→ **YOUR TASK**
Reproduce the data with "Ссылка" swapped for "Адрес" and everything else unchanged. Leave the pictures out.

→ **Items listed in a dataset**
[Start of Attachment]

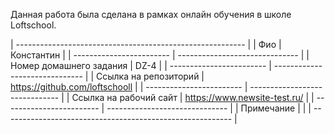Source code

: Данная работа была сделана в рамках онлайн обучения в школе Loftschool.

| --------------------------------------------------------- |
| Фио                      | Константин                     |
| ------------------------ | ------------------------------ |
| Номер домашнего задания  | DZ-4                           |
| ------------------------ | ------------------------------ |
| Ссылка на репозиторий    | https://github.com/loftschooll |
| ------------------------ | ------------------------------ |
| Ссылка на рабочий сайт   | https://www.newsite-test.ru/   |
| ------------------------ | ------------------------------ |
| Примечание               |                                |
| --------------------------------------------------------- |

[End of Attachment]

→ **SOLUTION**
Source code

: Данная работа была сделана в рамках онлайн обучения в школе Loftschool.

| --------------------------------------------------------- |
| Фио                      | Константин                     |
| ------------------------ | ------------------------------ |
| Номер домашнего задания  | DZ-4                           |
| ------------------------ | ------------------------------ |
| Адрес на репозиторий    | https://github.com/loftschooll |
| ------------------------ | ------------------------------ |
| Адрес на рабочий сайт   | https://www.newsite-test.ru/   |
| ------------------------ | ------------------------------ |
| Примечание               |                                |
| --------------------------------------------------------- |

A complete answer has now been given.